▶ **TASK SET**:
1) Reproduce the passage of the 340B Drug Pricing Program article from "Based in part" up to and including "block the change.", replacing "non-profit hospital associations" with "nonprofit hospital groups".
2) According to the 340B Drug Pricing Program article, what was the basis for HHS's 2017 rule cutting 340B reimbursement? Answer in one to three sentences.
3) Continue the 340B Drug Pricing Program article from its last sentence.

▶ **DOCUMENT SECTION**:
════

By Ken Perez, vice president of healthcare policy, Omnicell.
The 340B Drug Pricing Program was created in 1992 to give safety net providers — those that deliver a significant level of both healthcare and other health-related services to the uninsured, Medicaid, and other vulnerable populations — discounts on outpatient drugs to “stretch scare federal resources as far as possible, reaching more eligible patients and providing more comprehensive services.” In brief, the program requires drug makers participating in Medicaid and Medicare Part B to provide discounts on outpatient drugs to 340B providers, which include various types of hospitals and certain federal grantees, such as federally qualified health centers and comprehensive hemophilia treatment centers.
For years, the 340B program has been fraught with controversy, with concerns raised about the program’s lack of accountability and oversight, and findings of widespread diversion of benefits (discounted drugs) to ineligible patients.
The nonpartisan Medicare Payment Advisory Committee (MedPAC) found that hospitals in the 340B program receive a minimum discount of 22.5 percent of Average Sales Price (ASP) for drugs paid under the Medicare Hospital Outpatient Prospective Payment System (OPPS). The Office of the Inspector General of the U.S. Department of Health and Human Services (HHS) found that the average 340B discount was 34 percent of ASP, and at least two organizations with 340B members estimated that 340B discounts could be as high as 50 percent of ASP.
Based in part on these findings, in 2017 HHS proposed and finalized a rule implementing a sharp reduction in 340B reimbursement of hospitals by the Centers for Medicare and Medicaid Services from ASP plus 6 percent to ASP minus 22.5 percent, along with an offsetting payment rate increase for non-drug items and services. It was estimated that 85 percent of 340B hospitals would see overall net payment increases in 2018 as a result of these changes, and that 340B hospitals would continue to benefit financially from the program.
Nevertheless, the American Hospital Association (AHA), America’s Essential Hospitals, and the Association of American Medical Colleges—all non-profit hospital associations—filed suits against HHS to block the change.
On Dec. 27, 2018, Washington, D.C. federal district court judge Rudolph Contreras (a Democrat nominated by President Barack Obama), issued a 36-page ruling in favor of the AHA, et al. and struck down the 340B payment reduction, contending that HHS Secretary Alex Azar exceeded his statutory authority by issuing a policy that would “fundamentally rework the statutory scheme.”

════

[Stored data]
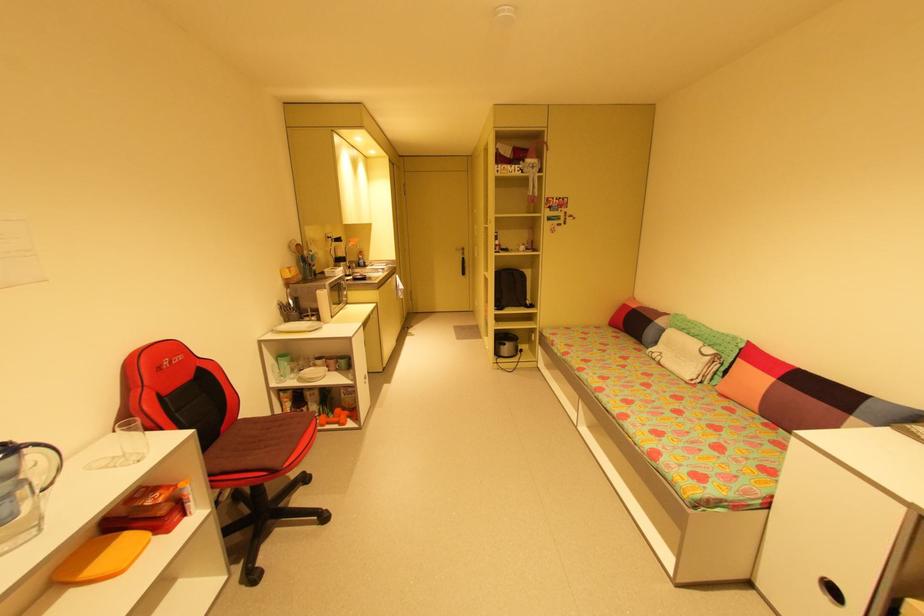
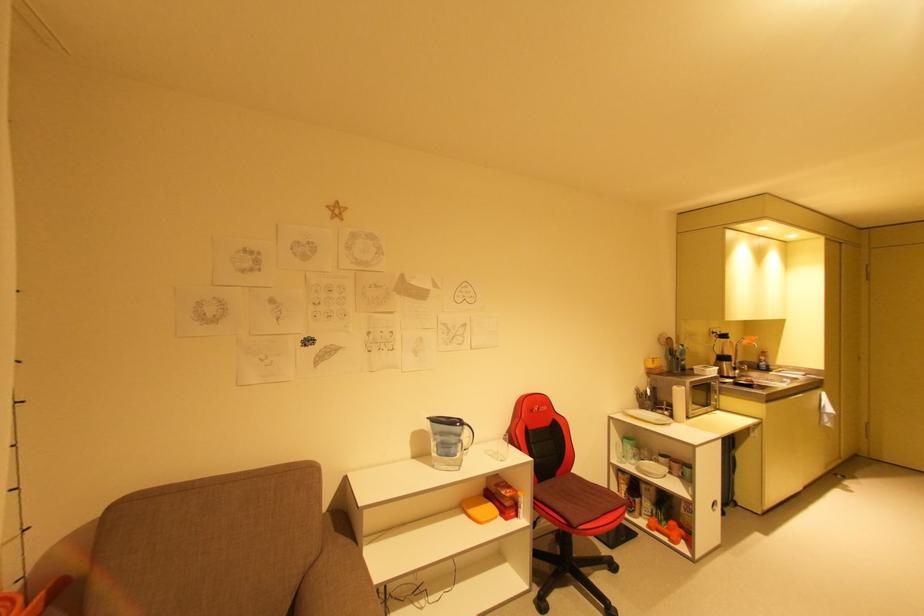
Locate, in the second image, the point that corresponds to [345,422] in the first image.

(675, 538)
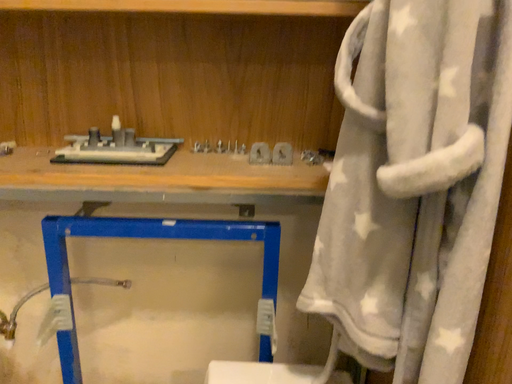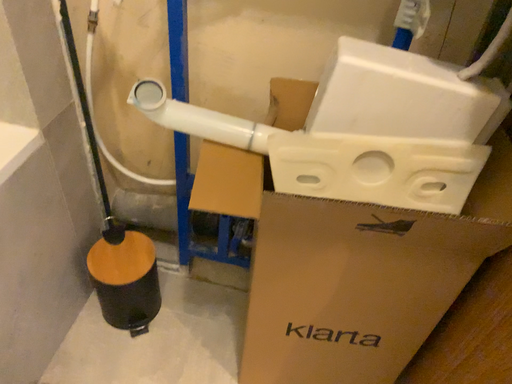
Question: How did the camera likely rotate when shooting the video?

Choices:
 (A) rotated right
 (B) rotated left

Answer: (B)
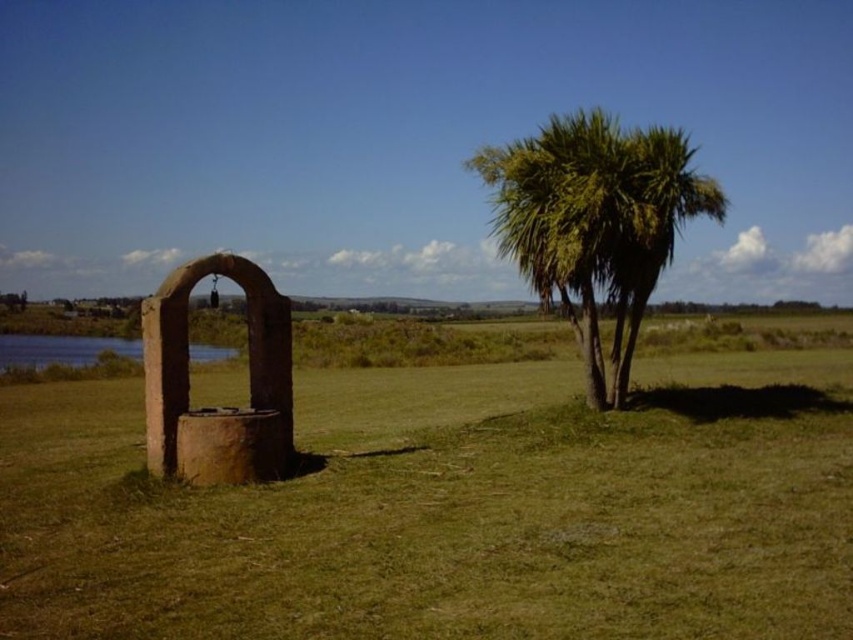
Measure the distance from green grass at lower left to green leafy palm at right.

A distance of 41.64 feet exists between green grass at lower left and green leafy palm at right.

This screenshot has height=640, width=853. Describe the element at coordinates (450, 509) in the screenshot. I see `green grass at lower left` at that location.

Who is more distant from viewer, (283, 608) or (621, 260)?

The point (621, 260) is more distant.

What are the coordinates of `green grass at lower left` in the screenshot? It's located at (450, 509).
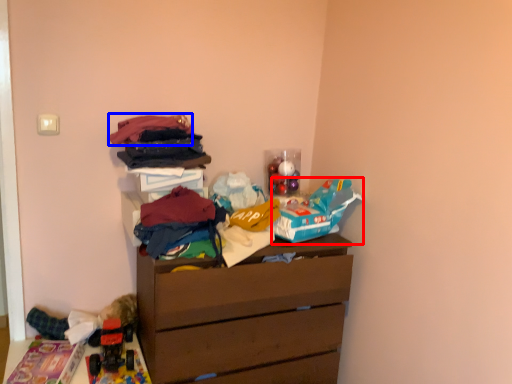
Question: Which object appears farthest to the camera in this image, toy (highlighted by a red box) or clothing (highlighted by a blue box)?

Choices:
 (A) toy
 (B) clothing

Answer: (A)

════

▶ **RESULTS BY TASK**:
1)
Based in part on these findings, in 2017 HHS proposed and finalized a rule implementing a sharp reduction in 340B reimbursement of hospitals by the Centers for Medicare and Medicaid Services from ASP plus 6 percent to ASP minus 22.5 percent, along with an offsetting payment rate increase for non-drug items and services. It was estimated that 85 percent of 340B hospitals would see overall net payment increases in 2018 as a result of these changes, and that 340B hospitals would continue to benefit financially from the program.
Nevertheless, the American Hospital Association (AHA), America’s Essential Hospitals, and the Association of American Medical Colleges—all nonprofit hospital groups—filed suits against HHS to block the change.

2) HHS acted in part on findings that 340B hospitals were getting large drug discounts. MedPAC found a minimum discount of 22.5 percent of ASP, the HHS Office of the Inspector General found an average of 34 percent, and at least two organizations with 340B members estimated discounts as high as 50 percent.

3)
Contreras issued a permanent injunction of the new reimbursement policy, but he did not grant the plaintiff’s request for retroactive OPPS payments based on the original reimbursement formula. (HHS is unable to come up with the monies to pay back the hospitals, as they have already been spent.) Contreras ruled that the plaintiffs “are entitled to some relief,” but, recognizing “the potentially drastic impact of …[his] decision on Medicare’s complex administration,” he ordered a supplemental briefing to come to a “proper remedy.”
There are two issues in dispute:
First, there is some debate as to whether HHS can use ASP as the basis for calculation and adjustment for reimbursement, rather than the (higher) average acquisition cost (AAC), which varies by hospital. AAC is the “default” basis per the statute (in the Social Security Act). However, the statute also says that the HHS Secretary can use the “average price for the drug” if hospital acquisition cost data are not available, and HHS has stated that it lacks hospital acquisition cost data by drug.
The second and more fundamental issue is whether HHS has the statutory authority to make such a sizable change to the reimbursement rate—a 28.5 percent of ASP swing. Does it constitute a legally allowable adjustment as argued by Azar or is it an unallowable reworking of the statutory scheme, as Contreras ruled?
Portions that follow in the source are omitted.